17-10-2023 (KUALA LUMPUR) MYAirline, the Malaysian budget carrier launched less than a year ago, abruptly suspended its operations on Thursday, October 12th, a mere 45 minutes prior to the scheduled departure of the first of its 40 flights for that day. The suspension didn’t come as a surprise to industry followers, as the airline had been grappling with financial issues for several months, causing concerns among suppliers and employees.
MYAirline was struggling to meet its financial obligations, including salary payments and airport fees. Over the last few months, it had been desperately seeking new investors, with a final attempt falling through on October 11th when a potential white knight deal collapsed. This raised questions about the effectiveness of the regulatory bodies in Malaysia.
In Malaysia, the Malaysia Aviation Commission (Mavcom) is responsible for overseeing economic matters and ensuring the financial stability of airlines, while the Civil Aviation Authority of Malaysia (CAAM) is tasked with ensuring technical compliance, including safety standards.
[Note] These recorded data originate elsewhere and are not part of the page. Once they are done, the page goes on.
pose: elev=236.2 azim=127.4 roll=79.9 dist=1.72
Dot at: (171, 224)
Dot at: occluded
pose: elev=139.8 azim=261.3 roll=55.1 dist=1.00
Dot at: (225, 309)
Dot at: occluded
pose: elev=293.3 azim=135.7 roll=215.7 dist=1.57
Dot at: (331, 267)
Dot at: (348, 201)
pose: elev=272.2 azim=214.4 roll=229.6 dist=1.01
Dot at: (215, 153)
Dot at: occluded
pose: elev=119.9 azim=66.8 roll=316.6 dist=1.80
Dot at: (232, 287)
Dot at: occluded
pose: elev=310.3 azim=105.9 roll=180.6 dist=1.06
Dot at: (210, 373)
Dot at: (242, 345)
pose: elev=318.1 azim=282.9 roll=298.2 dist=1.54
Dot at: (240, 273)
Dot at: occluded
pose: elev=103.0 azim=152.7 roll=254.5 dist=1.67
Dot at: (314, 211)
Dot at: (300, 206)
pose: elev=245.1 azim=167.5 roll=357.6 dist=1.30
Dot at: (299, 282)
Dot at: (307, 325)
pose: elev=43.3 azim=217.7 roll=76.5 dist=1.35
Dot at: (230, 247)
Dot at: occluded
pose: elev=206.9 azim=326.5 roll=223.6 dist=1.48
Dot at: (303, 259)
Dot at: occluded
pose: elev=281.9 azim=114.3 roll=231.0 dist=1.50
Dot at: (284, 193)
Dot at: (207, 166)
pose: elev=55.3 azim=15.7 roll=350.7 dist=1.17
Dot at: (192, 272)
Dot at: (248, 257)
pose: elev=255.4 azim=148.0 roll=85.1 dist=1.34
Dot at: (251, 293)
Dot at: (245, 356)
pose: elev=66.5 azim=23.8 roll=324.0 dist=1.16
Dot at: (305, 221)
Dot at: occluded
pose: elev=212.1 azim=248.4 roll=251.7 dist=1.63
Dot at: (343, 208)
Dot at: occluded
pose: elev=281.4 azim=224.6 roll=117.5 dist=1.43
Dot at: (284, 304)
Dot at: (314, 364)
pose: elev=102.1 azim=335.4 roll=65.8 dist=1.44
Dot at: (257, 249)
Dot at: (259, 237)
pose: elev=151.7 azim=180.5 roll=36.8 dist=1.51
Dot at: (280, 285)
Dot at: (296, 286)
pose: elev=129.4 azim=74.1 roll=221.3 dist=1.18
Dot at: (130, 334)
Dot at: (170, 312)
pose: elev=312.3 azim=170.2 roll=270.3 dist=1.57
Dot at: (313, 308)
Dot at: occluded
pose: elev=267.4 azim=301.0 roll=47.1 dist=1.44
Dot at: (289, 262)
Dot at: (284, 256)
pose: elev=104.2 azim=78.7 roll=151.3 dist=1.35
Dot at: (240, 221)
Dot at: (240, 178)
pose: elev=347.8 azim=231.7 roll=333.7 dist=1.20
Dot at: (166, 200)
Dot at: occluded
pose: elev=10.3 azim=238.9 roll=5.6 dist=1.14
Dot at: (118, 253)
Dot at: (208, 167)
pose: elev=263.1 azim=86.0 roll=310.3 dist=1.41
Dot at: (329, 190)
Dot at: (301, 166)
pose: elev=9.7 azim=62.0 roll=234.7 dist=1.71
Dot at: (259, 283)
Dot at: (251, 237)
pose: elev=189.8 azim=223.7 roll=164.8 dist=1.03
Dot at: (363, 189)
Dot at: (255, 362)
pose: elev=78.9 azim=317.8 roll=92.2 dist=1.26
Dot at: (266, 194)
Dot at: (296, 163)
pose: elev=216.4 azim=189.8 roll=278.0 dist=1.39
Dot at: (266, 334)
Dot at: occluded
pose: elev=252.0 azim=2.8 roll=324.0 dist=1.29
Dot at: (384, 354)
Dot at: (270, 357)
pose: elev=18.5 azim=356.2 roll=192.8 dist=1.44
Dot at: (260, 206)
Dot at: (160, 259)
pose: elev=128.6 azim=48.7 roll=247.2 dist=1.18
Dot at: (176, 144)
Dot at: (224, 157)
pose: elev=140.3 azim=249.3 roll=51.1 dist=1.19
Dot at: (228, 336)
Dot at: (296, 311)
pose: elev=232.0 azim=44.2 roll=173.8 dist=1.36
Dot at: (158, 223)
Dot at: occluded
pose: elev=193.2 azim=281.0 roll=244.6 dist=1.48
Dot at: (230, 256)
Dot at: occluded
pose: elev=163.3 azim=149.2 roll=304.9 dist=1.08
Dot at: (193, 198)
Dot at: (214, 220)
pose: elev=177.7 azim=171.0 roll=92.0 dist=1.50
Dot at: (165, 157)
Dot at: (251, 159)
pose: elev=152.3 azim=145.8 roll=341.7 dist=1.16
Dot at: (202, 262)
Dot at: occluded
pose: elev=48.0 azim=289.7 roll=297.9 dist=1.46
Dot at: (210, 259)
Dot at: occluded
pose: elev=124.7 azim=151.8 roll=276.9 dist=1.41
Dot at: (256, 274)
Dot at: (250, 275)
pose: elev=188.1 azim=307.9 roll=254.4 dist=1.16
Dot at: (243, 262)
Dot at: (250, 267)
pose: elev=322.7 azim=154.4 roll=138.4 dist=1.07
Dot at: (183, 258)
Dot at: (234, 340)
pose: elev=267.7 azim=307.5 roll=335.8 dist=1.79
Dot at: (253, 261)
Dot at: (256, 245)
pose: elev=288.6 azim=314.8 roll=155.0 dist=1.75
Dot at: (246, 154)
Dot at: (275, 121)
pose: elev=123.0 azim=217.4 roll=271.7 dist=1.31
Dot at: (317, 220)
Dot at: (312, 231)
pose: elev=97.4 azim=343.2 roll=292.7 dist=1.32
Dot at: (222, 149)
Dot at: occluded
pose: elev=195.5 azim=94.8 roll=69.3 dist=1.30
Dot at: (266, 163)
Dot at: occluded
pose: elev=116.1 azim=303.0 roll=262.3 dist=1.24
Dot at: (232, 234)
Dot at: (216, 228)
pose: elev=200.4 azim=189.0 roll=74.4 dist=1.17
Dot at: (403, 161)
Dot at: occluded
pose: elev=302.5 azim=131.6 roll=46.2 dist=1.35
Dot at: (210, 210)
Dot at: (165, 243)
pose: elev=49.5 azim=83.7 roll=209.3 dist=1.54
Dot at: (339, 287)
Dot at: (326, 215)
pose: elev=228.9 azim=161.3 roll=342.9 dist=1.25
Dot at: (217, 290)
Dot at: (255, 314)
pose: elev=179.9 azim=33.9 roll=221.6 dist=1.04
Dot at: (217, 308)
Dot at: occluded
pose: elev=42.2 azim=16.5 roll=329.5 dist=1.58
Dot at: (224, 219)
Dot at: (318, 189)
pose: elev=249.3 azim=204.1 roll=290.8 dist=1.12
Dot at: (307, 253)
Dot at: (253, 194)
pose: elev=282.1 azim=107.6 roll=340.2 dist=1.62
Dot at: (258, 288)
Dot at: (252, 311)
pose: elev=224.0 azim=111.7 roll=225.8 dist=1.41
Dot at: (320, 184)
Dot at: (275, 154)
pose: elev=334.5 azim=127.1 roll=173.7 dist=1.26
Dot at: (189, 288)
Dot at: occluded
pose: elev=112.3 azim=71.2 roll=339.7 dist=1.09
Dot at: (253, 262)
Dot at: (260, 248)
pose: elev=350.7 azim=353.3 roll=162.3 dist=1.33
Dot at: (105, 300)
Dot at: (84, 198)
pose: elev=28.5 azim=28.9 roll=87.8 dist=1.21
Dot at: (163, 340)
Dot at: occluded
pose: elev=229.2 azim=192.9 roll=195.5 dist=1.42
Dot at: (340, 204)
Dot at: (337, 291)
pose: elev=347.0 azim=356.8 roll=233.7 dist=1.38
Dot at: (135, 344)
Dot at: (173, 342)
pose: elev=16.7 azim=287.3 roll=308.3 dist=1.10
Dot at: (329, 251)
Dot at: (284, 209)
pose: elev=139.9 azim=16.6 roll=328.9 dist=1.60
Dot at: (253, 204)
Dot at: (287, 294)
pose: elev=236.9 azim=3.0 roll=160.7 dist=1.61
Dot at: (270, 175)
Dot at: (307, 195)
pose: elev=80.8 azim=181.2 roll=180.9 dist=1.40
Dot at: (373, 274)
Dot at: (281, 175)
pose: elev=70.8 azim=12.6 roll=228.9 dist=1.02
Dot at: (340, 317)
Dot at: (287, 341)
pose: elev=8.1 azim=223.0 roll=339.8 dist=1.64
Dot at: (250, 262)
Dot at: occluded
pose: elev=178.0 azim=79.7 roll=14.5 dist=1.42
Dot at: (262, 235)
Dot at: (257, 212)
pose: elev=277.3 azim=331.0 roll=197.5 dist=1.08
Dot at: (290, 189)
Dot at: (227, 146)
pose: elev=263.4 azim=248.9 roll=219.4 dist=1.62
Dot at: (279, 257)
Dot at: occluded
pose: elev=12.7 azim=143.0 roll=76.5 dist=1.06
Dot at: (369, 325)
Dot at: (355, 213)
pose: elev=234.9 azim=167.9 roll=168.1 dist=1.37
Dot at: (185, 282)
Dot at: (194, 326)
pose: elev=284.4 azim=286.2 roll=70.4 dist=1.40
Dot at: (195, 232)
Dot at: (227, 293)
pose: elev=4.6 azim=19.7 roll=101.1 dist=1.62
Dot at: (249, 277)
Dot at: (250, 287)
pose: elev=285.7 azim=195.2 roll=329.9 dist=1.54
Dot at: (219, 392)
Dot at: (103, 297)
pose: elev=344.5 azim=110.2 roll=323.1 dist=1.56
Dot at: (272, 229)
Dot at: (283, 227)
It is unusual for regulators not to be aware of an airline’s financial troubles, and it raises concerns about their lack of regular engagement with struggling carriers.
The Malaysian government promptly expressed its disappointment, with Transport Minister Anthony Loke criticizing MYAirline for its irresponsibility and asserting that “Mavcom was caught completely off guard.” Regulators should be actively monitoring the financial health of airlines and not rely on them to voluntarily report their problems.
The sudden suspension left hundreds of unsuspecting passengers stranded at Kuala Lumpur International Airport Terminal 2, the hub for almost all of MYAirline’s routes. The government also revealed that it received no prior notification, leaving over 125,000 future passengers in the lurch, with tickets valued at more than RM20 million ($4.2 million) now going unfulfilled.
Since its inception on December 1, 2022, MYAirline had carried nearly 2 million passengers on nine domestic and two international routes, securing approximately a 10% share of Malaysia’s domestic market, which serves around 2 million passengers each month. With nine second-hand aircraft and commitments for several more, the airline had ambitious plans, including ordering at least 100 new aircraft and launching an initial public offering.
The airline’s failure after just 10 months and its lofty ambitions highlight significant flaws in its business plans. Mavcom had initially granted MYAirline an air service license in November 2022, concluding that it possessed sufficient capital, stable shareholders, and a viable business strategy. However, many industry observers believed the airline’s business plan was unrealistic from the start.
One major flaw in the plan was the mistaken assumption that AirAsia was vulnerable following the pandemic, leaving room for competition. AirAsia, with over 50% of Malaysia’s domestic market share, may not have been as financially robust as before, but it effectively fought back. To counter MYAirline’s entry, AirAsia drastically reduced fares and capacity, a strategy it had employed against competitors prior to the pandemic.
Although MYAirline’s flights boasted load factors of nearly 100%, its ticket prices were too low to cover operational costs, resulting in its initial capital running dry after just six months. In a bid to salvage its operations, MYAirline attempted to shift its focus to international markets, cutting two domestic routes and planning to launch several new international routes. However, this pivot required substantial investments, and the airline couldn’t secure slots at some of the targeted international airports, including Singapore.
Even if MYAirline had managed to secure the required capital for a new business plan, it would have faced intense competition in the Malaysian and regional aviation industry. With established players like the AirAsia Group, Malaysia Airlines Group, and Batik Air Malaysia (formerly known as Malindo Air), Malaysia’s market could not accommodate more than three major competitors.
There seems to be a constant influx of entrepreneurs seeking to establish airlines, often underestimating the financial challenges and the difficulty of achieving profitability.
Having more airlines is advantageous for consumers and politically expedient, as lower fares are accessible to constituents. However, ensuring a sustainable airline industry is vital for the long-term. Malaysia should reevaluate its policies for start-up airlines to guarantee that they are financially sound and have a reasonable chance of survival. Licensing requirements should be scrutinized to ensure airlines have sufficient capital to operate.
At the very least, airlines should be obliged to submit quarterly financial reports and hold regular meetings with regulatory authorities. Allowing an airline to continue operations after essentially depleting its capital, relying on future bookings to meet current financial obligations, should not be acceptable.
These recommendations are not only pertinent to Malaysia but also to other Southeast Asian countries that have experienced similar airline failures over the years. In 2016, another Malaysian start-up airline, Rayani Air, ceased operations after only five months, albeit with less impact as it operated only two aircraft. Approving airlines that are likely to fail not only endangers passengers but could also harm the tourism sector.
While regulators should exercise greater vigilance, the lessons from the MYAirline collapse are in danger of being swiftly forgotten, as the allure of starting new airlines continues to attract ambitious entrepreneurs.